* BEGIN *

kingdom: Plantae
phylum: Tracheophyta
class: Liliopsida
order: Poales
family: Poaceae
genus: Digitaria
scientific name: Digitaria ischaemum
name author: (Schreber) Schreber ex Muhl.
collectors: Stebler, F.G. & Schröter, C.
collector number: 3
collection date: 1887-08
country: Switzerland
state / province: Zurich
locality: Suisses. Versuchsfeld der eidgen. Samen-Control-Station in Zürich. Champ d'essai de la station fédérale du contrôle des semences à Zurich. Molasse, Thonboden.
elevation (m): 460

* END *

**REQUEST**
Revise the records by replacing "collection date" with "date collected" wherever it occurs, leaving every other line as it stands.

**FULL RESPONSE**
kingdom: Plantae
phylum: Tracheophyta
class: Liliopsida
order: Poales
family: Poaceae
genus: Digitaria
scientific name: Digitaria ischaemum
name author: (Schreber) Schreber ex Muhl.
collectors: Stebler, F.G. & Schröter, C.
collector number: 3
date collected: 1887-08
country: Switzerland
state / province: Zurich
locality: Suisses. Versuchsfeld der eidgen. Samen-Control-Station in Zürich. Champ d'essai de la station fédérale du contrôle des semences à Zurich. Molasse, Thonboden.
elevation (m): 460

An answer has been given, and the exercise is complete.